Só que ainda não existe data para a saída das tropas internacionais que estão no Haiti. De acordo com o segundo homem no comando da Minustah, o brasileiro Luiz Carlos da Costa, a previsão é de que o perfil atual da missão seja mantido até 2011 pelo menos. "É prematuro no momento mudar o nosso perfil", diz.

26 maio 2010

23 de setembro de 2008: acredite, você está no Caribe

Início da tarde . Da janela do avião, casas sem teto e o mar sem azul de tanto engolir rios de lama e esgoto. O encontro das águas no país mais miserável do novo continente leva a uma completa revisão de conceitos. Não parece o Caribe. O Haiti choca antes mesmo da aterrisagem.

“Eu costumo dizer que a gente acha que tem um determinado problema no Brasil, e depois que passa por aqui, vê as áreas degradadas, uma população num estado de miséria na nossa área de operações, com certeza esses valores são reavaliados e aqueles problemas que a gente achava que tinha no Brasil não são problemas”, reflete o comandante do batalhão brasileiro na Minustah, coronel Pedro Antonio Fioravante.

O primeiro item da programação da recém chegada comitiva do Ministério da Defesa é uma visita a Citè Soleil. O bairro, até o ano passado considerado o mais violento do mundo, foi o último a ser "pacificado" pelas forças da Minustah. Ao contrário do que acontece no Brasil, os pobres ficam à beira-mar, a região menos valorizada, por ser onde alaga quando chove muito. É assim que várias partes estavam quando passamos, uns 20 dias depois do último furacão.

“O que você tem ali é uma população que precisa de desenvolvimento, precisa de emprego, das coisas normais que todo mundo quer, que é o emprego, a escola, a moradia, alimentação, saúde, isso é o que todo mundo quer, em qualquer lugar do mundo, e que ali não tem condições, com um índice de desemprego altíssimo”, diz o comandante das forças da missão de paz, general Carlos Alberto dos Santos Cruz.

Hoje já é possível entrar em Soleil sem capacete ou colete a prova de balas, coisa impensável um ano e meio atrás, quando os soldados eram recebidos a bala pelas gangues armadas. Mas ainda não podemos dispensar a escolta armada com fuzis, nem nos afastar muito, pois estamos perto do final da tarde e ficar para trás significa não ter como voltar depois, pois não há transporte nem energia elétrica. À noite, se instala o breu.
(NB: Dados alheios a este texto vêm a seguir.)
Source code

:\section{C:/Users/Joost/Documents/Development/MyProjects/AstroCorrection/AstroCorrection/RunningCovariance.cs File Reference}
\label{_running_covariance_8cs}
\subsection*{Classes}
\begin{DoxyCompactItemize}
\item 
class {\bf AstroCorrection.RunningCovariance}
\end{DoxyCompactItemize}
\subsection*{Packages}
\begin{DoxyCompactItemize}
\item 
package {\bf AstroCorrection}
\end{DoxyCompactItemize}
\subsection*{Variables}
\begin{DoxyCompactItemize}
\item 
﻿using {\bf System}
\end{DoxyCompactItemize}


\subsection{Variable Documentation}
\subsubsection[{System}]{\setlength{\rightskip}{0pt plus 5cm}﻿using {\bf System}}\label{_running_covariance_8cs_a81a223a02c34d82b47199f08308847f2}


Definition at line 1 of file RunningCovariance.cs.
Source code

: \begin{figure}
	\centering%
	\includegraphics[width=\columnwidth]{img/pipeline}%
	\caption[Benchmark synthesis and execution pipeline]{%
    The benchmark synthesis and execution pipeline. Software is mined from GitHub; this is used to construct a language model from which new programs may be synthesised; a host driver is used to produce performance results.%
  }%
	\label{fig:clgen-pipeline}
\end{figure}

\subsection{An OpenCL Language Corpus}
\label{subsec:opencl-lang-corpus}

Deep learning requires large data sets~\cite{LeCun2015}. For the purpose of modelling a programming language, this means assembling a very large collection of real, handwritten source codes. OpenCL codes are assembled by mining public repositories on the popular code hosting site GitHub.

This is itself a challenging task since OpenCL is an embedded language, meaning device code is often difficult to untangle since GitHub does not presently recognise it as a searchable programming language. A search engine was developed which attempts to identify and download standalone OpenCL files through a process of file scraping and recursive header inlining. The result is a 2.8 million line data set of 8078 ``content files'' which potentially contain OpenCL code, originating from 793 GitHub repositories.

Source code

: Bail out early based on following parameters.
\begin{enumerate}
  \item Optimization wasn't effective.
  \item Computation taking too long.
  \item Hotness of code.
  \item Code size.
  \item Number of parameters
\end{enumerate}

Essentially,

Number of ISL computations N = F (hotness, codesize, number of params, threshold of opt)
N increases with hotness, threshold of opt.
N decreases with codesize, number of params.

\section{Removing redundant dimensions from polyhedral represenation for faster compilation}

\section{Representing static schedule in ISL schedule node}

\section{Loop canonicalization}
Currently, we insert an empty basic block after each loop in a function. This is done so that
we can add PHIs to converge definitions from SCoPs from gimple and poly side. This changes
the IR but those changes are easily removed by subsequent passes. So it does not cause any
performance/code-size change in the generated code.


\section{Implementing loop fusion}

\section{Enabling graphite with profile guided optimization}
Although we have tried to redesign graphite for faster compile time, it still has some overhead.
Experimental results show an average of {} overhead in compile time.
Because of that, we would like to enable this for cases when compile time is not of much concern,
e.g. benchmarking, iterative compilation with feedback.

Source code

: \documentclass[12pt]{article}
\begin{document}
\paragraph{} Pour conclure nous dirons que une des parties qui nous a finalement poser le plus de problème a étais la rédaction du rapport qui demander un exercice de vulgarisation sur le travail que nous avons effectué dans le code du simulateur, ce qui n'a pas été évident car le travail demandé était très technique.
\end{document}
O local é a tradução da falta de condições de higiene no país em que apenas 30% da população têm acesso a saneamento básico e cerca de 54%, a água tratada, segundo a ONU. As pessoas se lavam e comem com água que se mistura facilmente ao esgoto que sai das casas. O relacionamento com o lixo é tão indigno quanto, pois só agora um serviço mínimo de coleta está voltando a funcionar, pelo que os soldados contam.

Considerado o país mais pobre e menos desenvolvido das Américas pelo Fundo de População das Nações Unidas (UNFPA), o Haiti tem um Índice de Desenvolvimento Humano (IDH) de 0,529 numa escala que vai de 0 a 1 - o do Brasil, por exemplo, é 0,8. A população é estimada em 9,3 milhões de pessoas, 65% vivendo abaixo da linha de pobreza e 53,9%, com menos de US$ 1 por dia.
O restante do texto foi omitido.